_Excerpted passage_:
** BEGIN **
## 1. Loading Dataset

In [1]:
# Import necessary libraries
import pandas as pd

In [2]:
# Load the cleaned data
cleaned_data = pd.read_csv('../data/data_cleaned.csv')

cleaned_data

Unnamed: 0,product_id,product_name,description,product_brand,gender,price_inr,primary_color
0,10017413,DKNY Unisex Black & Grey Printed Medium Trolle...,"Black and grey printed medium trolley bag, sec...",DKNY,Unisex,11745.0,Black
1,10016283,EthnoVogue Women Beige & Grey Made to Measure ...,Beige & Grey made to measure kurta with churid...,EthnoVogue,Women,5810.0,Beige
2,10009781,SPYKAR Women Pink Alexa Super Skinny Fit High-...,Pink coloured wash 5-pocket high-rise cropped ...,SPYKAR,Women,899.0,Pink
3,10015921,Raymond Men Blue Self-Design Single-Breasted B...,Blue self-design bandhgala suitBlue self-desig...,Raymond,Men,5599.0,Blue
4,10017833,Parx Men Brown & Off-White Slim Fit Printed Ca...,"Brown and off-white printed casual shirt, has ...",Parx,Men,759.0,White
...,...,...,...,...,...,...,...
** END **
_Complete the following_:
(1) Reproduce the stretch of the dataset-loading notebook excerpt from "## 1. Loading" through "cleaned_data = pd.read_csv('../data/data_cleaned.csv')", substituting "packages" for "libraries".
(2) Proceed with the dataset-loading notebook excerpt, extending it beyond its final line.

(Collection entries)
** BEGIN **
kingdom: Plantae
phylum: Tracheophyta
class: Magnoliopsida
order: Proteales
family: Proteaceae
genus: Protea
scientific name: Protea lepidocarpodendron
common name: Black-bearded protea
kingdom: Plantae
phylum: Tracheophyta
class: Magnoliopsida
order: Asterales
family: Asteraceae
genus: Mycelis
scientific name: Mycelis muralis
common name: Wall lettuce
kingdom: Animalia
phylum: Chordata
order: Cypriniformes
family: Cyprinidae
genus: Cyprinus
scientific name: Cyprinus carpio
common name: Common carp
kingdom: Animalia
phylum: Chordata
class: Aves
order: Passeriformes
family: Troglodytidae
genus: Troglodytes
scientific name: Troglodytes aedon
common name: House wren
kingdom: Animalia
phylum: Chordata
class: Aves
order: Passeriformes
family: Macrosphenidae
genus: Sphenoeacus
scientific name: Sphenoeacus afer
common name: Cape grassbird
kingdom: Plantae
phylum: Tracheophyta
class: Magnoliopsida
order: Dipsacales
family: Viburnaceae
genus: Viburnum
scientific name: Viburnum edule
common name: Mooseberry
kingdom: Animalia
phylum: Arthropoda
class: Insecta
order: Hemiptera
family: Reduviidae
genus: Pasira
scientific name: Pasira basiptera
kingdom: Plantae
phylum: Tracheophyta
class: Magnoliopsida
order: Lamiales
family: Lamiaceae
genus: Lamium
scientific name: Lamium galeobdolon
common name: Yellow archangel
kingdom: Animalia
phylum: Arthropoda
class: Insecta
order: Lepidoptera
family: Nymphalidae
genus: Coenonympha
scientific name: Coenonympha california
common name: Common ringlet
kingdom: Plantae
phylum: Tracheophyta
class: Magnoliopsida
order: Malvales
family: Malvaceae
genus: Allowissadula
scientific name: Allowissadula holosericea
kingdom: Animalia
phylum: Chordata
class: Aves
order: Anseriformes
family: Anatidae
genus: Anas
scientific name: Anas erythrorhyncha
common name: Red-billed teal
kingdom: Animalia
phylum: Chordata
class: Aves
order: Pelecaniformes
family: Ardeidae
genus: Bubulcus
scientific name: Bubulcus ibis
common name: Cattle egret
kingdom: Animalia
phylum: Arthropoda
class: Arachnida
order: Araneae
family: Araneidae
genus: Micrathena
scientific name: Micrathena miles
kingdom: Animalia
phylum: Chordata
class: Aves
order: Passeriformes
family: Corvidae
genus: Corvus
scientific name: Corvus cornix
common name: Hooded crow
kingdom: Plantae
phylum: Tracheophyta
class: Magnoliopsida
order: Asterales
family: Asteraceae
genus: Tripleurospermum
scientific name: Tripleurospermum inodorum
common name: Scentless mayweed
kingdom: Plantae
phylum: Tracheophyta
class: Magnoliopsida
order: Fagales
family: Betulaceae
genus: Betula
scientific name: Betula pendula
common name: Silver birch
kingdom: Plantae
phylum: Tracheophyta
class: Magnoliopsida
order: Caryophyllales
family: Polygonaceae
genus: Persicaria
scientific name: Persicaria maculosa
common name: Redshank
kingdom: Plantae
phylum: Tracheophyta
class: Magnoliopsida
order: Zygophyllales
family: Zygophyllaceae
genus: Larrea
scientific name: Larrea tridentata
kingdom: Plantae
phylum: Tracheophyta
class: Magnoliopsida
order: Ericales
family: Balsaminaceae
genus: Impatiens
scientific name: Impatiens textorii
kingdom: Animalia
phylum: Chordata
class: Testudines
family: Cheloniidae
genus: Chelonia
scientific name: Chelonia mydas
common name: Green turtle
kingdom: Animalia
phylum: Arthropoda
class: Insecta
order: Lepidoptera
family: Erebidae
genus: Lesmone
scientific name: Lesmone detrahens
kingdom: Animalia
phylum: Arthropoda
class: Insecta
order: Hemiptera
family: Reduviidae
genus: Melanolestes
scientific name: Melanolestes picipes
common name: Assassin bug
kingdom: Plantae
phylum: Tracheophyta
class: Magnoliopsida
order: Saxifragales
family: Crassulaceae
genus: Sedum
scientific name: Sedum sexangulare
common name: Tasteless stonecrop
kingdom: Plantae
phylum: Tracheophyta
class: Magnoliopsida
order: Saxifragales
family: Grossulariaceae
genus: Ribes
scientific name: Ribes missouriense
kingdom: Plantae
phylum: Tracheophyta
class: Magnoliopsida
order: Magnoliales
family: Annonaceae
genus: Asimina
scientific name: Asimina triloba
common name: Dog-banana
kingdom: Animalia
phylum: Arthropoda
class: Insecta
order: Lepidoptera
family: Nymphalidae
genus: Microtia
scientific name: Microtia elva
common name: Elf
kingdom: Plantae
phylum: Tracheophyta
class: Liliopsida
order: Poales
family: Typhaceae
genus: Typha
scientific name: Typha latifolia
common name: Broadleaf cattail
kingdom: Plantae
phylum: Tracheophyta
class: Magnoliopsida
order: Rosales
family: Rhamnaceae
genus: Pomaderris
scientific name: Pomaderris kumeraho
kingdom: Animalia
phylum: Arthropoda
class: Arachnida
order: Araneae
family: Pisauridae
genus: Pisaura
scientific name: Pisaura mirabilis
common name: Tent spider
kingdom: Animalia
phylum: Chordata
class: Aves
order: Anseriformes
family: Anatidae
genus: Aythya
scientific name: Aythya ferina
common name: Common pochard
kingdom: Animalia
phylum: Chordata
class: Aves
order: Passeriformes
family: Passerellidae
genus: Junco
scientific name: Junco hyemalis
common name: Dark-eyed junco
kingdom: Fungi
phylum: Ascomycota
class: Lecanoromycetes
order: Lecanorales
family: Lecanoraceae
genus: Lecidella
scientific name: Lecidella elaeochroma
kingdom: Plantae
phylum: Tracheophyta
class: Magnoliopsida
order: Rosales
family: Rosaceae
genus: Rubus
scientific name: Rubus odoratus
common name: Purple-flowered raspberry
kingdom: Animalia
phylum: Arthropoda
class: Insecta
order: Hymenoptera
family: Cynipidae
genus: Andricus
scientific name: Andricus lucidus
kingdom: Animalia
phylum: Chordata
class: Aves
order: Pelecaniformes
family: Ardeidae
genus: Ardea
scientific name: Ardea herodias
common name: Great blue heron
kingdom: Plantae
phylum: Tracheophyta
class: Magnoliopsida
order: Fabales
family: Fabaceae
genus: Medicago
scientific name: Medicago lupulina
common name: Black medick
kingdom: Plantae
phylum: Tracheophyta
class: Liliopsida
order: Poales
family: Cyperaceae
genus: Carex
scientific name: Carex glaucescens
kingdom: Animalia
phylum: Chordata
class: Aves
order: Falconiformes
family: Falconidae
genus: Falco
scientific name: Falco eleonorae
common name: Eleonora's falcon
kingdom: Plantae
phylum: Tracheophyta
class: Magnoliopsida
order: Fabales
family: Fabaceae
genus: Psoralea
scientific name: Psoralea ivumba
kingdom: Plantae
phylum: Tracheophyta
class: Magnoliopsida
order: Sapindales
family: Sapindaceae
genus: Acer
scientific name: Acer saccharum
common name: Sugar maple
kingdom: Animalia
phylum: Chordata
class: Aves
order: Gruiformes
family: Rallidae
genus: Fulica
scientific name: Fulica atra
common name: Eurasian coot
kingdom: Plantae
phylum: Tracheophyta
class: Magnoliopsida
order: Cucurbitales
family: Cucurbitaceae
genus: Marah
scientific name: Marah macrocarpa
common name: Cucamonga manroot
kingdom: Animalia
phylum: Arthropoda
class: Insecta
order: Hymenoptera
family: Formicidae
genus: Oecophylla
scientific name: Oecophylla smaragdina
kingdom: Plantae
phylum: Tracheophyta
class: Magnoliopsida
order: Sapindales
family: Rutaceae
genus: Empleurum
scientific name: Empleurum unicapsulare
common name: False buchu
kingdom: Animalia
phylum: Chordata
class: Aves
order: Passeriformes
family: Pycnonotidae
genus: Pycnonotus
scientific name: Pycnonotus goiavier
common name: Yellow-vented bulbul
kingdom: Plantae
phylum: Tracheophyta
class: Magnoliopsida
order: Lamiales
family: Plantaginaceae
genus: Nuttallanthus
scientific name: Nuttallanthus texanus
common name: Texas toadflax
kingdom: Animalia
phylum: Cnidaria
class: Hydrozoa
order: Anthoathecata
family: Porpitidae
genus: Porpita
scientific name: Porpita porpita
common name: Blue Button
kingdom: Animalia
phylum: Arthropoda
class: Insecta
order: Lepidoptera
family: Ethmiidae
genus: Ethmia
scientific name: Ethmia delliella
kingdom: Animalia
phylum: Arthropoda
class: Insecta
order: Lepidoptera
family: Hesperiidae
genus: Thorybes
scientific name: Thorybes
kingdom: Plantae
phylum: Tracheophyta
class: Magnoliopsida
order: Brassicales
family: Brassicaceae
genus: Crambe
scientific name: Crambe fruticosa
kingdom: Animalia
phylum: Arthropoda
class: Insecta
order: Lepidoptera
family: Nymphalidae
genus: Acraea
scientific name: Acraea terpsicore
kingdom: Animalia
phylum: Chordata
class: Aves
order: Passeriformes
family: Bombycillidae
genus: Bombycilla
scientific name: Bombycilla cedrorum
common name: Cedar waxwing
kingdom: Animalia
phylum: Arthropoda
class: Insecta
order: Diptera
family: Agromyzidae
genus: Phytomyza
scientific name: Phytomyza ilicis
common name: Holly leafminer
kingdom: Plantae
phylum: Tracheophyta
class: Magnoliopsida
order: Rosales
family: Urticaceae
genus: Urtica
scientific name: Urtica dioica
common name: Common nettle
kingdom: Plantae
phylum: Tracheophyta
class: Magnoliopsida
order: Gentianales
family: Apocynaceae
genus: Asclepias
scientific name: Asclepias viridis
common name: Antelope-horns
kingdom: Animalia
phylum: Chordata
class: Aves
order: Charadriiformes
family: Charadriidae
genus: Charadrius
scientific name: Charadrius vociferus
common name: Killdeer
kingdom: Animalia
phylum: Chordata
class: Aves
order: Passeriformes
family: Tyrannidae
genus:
** END **
_Response list_:
(1)
## 1. Loading Dataset

In [1]:
# Import necessary packages
import pandas as pd

In [2]:
# Load the cleaned data
cleaned_data = pd.read_csv('../data/data_cleaned.csv')

(2)
11592,10261595,Laceandme Black Lace Non-Wired Lightly Padded ...,Black lace full-coverage Bralette bra Lightly ...,Laceandme,Women,569.0,Red
11593,10262843,Pepe Jeans Men Black Hammock Slim Fit Low-Rise...,"Black dark wash 5-pocket low-rise jeans, clean...",Pepe Jeans,Men,1299.0,Black
11594,10261721,Mochi Women Gold-Toned Solid Heels,"A pair of gold-toned open toe heels, has regul...",Mochi,Women,1990.0,Gold
11595,10261607,612 league Girls Navy Blue & White Printed Reg...,Navy Blue and White printed mid-rise denim sho...,612 league,Girls,602.0,Blue


## 2. Data Preprocessing

- Color grouping

- Full text generation

### 2.1 Color Grouping

In [3]:
color_mapping = {
    'Grey': 'Grey', 'Silver': 'Grey', 'Charcoal': 'Grey',
    'Yellow': 'Yellow', 'Gold': 'Yellow', 'Mustard': 'Yellow', 'Orange': 'Yellow', 'Khaki': 'Yellow',
    'Red': 'Red', 'Burgundy': 'Red', 'Maroon': 'Red',
    'Blue': 'Blue', 'Navy': 'Blue',
    'Pink': 'Pink',
}

cleaned_data['color_group'] = cleaned_data['primary_color'].map(color_mapping).fillna(cleaned_data['primary_color'])

### 2.2 Full Text Generation

In [4]:
# Combine 'product_name' and 'description' into a single 'full_text'
cleaned_data['full_text'] = cleaned_data['product_name'].str.strip() + ". " + cleaned_data['description'].str.strip()

# Convert 'full_text' to lowercase and strip whitespace
cleaned_data['full_text'] = cleaned_data['full_text'].str.lower().str.strip()


In [5]:
# Calculate the length of each text entry in words
cleaned_data['text_length'] = cleaned_data['full_text'].apply(lambda x: len(x.split()))


# Display the descriptive statistics
cleaned_data['text_length'].describe()


count    11597.000000
mean        30.141847
std         17.836388
min          6.000000
25%         22.000000
50%         27.000000
75%         32.000000
max        346.000000
Name: text_length, dtype: float64

- Most product records contain between 20 to 35 words, with an average length of 30 words. 

- The max text length is 346 words, a soft truncation threshold of 400 words was applied as a safeguard for potential future data growth.

In [6]:
MAX_WORD_LENGTH = 400 

def truncate_text(text):
    words = text.split()
    return ' '.join(words[:MAX_WORD_LENGTH])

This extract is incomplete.